__Task details__
Read through the records. Copy each line that has the word "Right".

__Recorded data__

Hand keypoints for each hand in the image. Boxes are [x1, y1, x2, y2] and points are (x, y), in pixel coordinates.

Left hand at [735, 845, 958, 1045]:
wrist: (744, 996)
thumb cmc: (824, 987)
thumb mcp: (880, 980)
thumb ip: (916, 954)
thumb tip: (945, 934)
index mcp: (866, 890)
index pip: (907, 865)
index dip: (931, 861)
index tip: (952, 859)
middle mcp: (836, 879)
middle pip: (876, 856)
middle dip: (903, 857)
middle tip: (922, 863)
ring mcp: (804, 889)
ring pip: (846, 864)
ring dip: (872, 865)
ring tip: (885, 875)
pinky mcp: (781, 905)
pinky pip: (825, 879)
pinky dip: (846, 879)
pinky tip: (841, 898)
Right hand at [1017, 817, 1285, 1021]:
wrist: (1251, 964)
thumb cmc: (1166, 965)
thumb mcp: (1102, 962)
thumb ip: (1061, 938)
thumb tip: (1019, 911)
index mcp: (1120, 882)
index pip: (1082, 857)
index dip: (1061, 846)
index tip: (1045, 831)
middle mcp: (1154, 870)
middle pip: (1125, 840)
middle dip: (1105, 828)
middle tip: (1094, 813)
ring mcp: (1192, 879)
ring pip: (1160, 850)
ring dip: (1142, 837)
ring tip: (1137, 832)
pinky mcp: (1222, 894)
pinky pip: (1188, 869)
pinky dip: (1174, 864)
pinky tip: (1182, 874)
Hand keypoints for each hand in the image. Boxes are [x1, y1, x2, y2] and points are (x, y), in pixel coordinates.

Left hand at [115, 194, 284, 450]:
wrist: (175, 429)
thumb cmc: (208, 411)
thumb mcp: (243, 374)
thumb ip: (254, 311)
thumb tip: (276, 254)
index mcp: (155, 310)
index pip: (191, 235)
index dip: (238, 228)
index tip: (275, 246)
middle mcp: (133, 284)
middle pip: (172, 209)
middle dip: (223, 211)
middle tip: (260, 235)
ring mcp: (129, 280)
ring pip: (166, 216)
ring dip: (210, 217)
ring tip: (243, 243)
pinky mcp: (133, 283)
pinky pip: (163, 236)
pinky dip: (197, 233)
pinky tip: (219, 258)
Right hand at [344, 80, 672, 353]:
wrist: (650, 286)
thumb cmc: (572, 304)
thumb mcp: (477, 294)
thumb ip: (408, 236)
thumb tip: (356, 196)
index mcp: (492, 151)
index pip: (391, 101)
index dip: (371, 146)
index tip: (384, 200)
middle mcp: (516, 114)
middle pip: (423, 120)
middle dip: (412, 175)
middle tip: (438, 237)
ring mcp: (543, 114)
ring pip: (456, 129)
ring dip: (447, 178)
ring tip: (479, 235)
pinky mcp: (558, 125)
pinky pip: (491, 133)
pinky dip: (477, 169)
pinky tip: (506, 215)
--
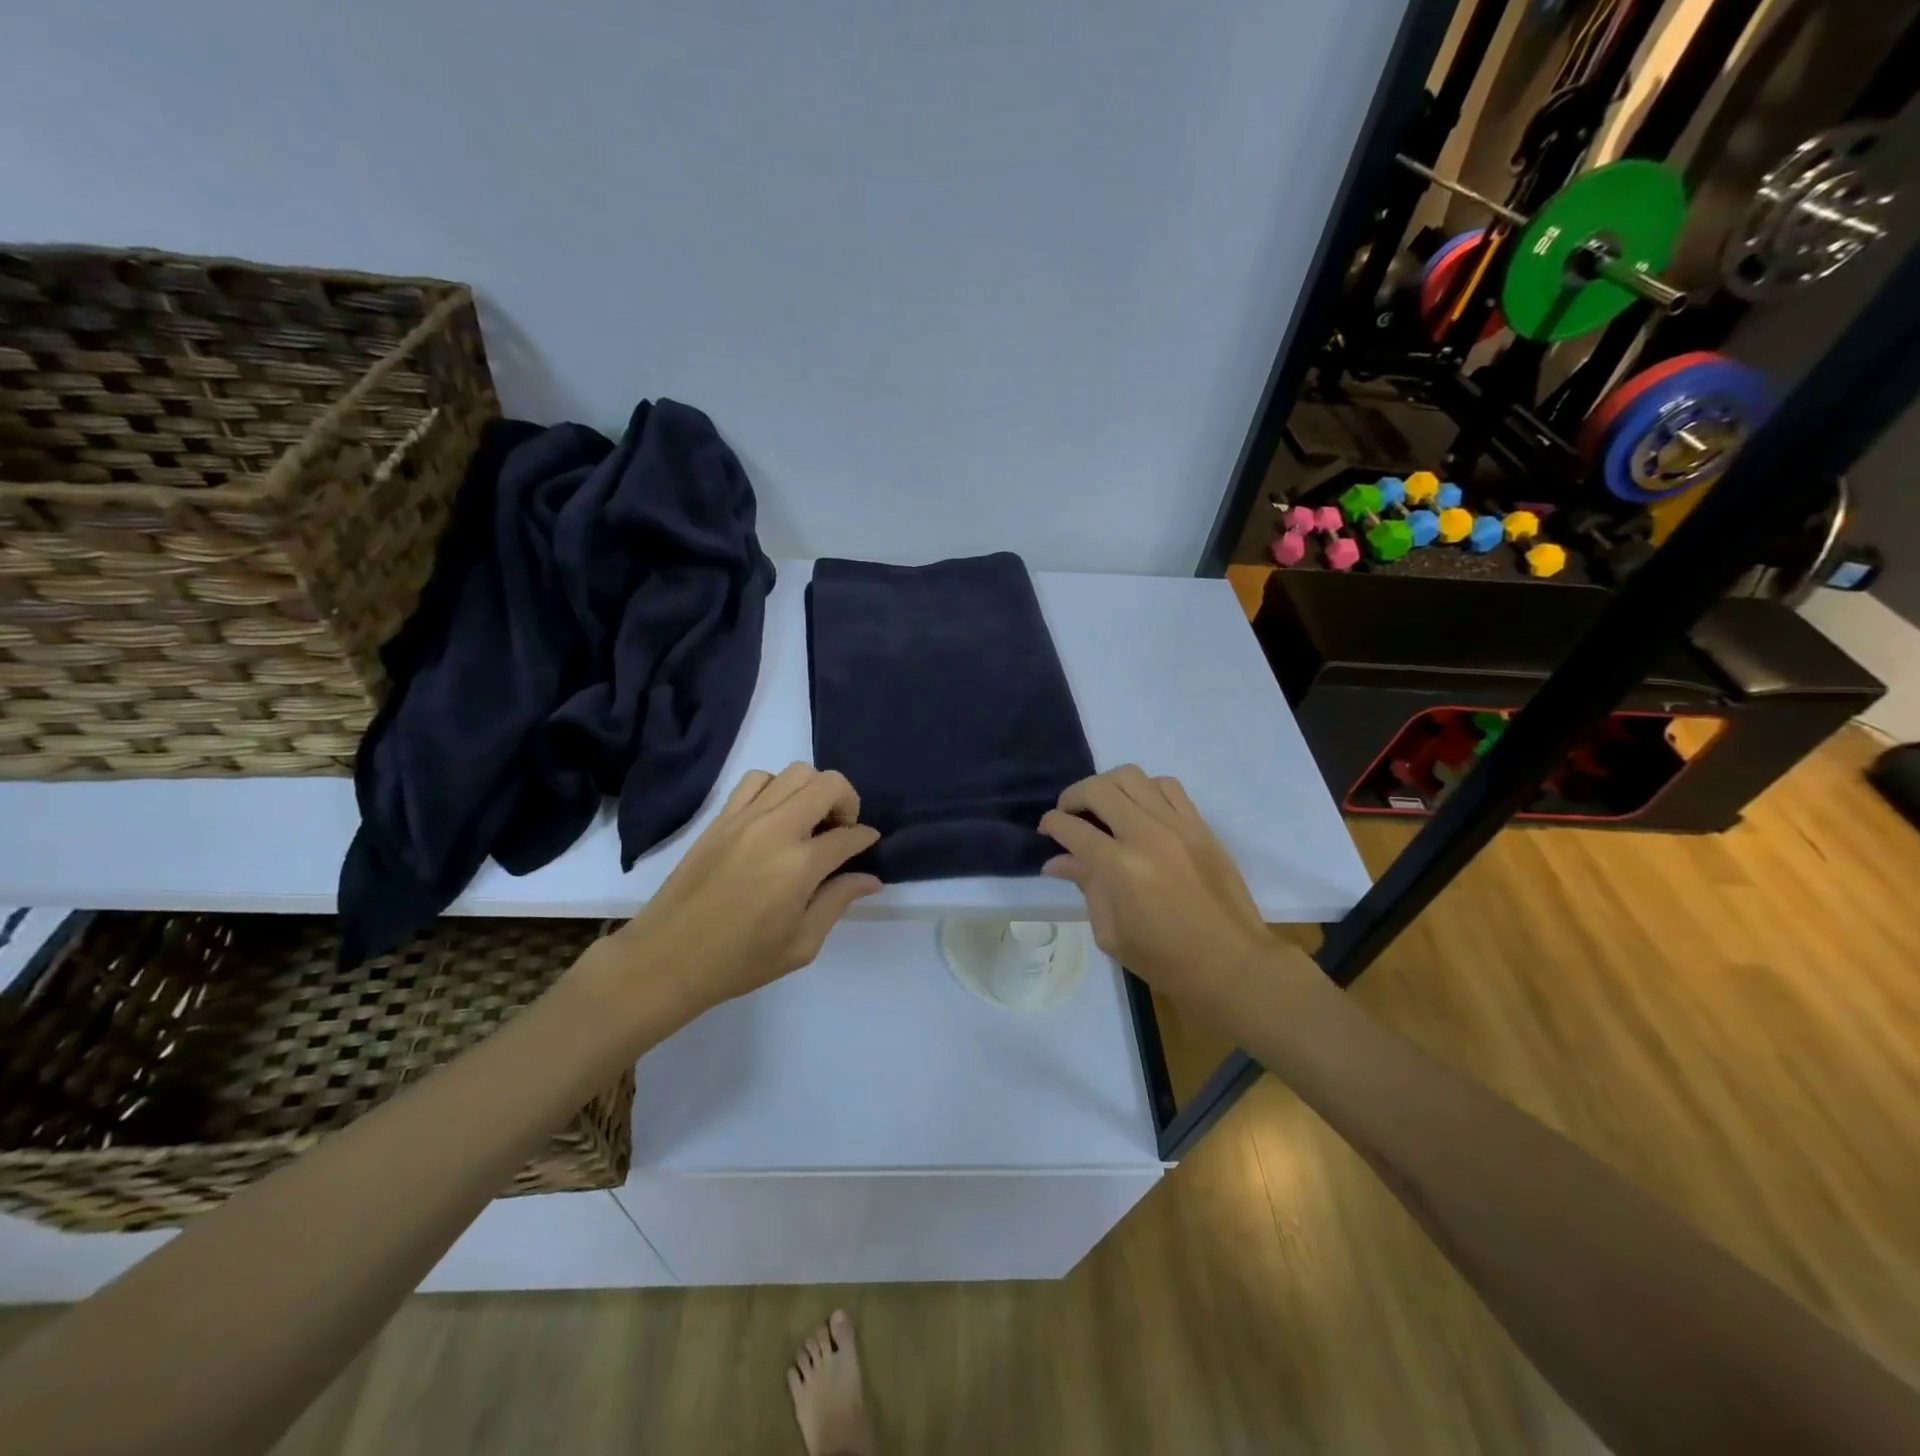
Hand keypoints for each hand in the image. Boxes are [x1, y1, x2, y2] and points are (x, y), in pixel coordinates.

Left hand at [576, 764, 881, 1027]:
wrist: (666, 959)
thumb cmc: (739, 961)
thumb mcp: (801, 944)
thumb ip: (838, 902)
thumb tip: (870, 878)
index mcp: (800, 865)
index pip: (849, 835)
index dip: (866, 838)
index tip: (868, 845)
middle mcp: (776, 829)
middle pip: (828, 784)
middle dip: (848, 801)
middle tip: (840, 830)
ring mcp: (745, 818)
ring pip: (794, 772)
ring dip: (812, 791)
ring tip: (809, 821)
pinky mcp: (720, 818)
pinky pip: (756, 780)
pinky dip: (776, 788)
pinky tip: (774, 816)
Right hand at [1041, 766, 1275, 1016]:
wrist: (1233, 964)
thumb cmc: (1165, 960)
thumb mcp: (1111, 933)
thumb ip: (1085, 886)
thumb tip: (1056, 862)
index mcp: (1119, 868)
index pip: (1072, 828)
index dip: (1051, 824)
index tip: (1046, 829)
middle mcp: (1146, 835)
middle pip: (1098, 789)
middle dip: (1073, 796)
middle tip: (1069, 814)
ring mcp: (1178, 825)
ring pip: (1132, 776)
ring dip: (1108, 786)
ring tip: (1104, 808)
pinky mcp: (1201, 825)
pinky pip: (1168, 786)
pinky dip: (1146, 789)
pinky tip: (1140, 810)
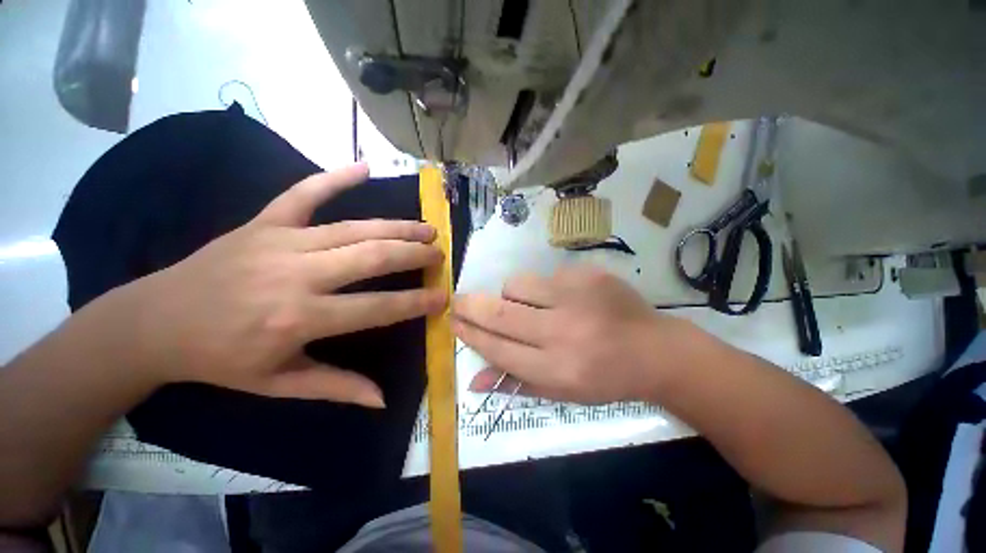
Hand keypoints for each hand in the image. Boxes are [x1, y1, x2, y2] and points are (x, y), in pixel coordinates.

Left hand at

__Answer space__
Right hand at [1017, 817, 1285, 1021]:
Right hand at [344, 80, 672, 353]:
Right hand at [1041, 766, 1275, 1016]:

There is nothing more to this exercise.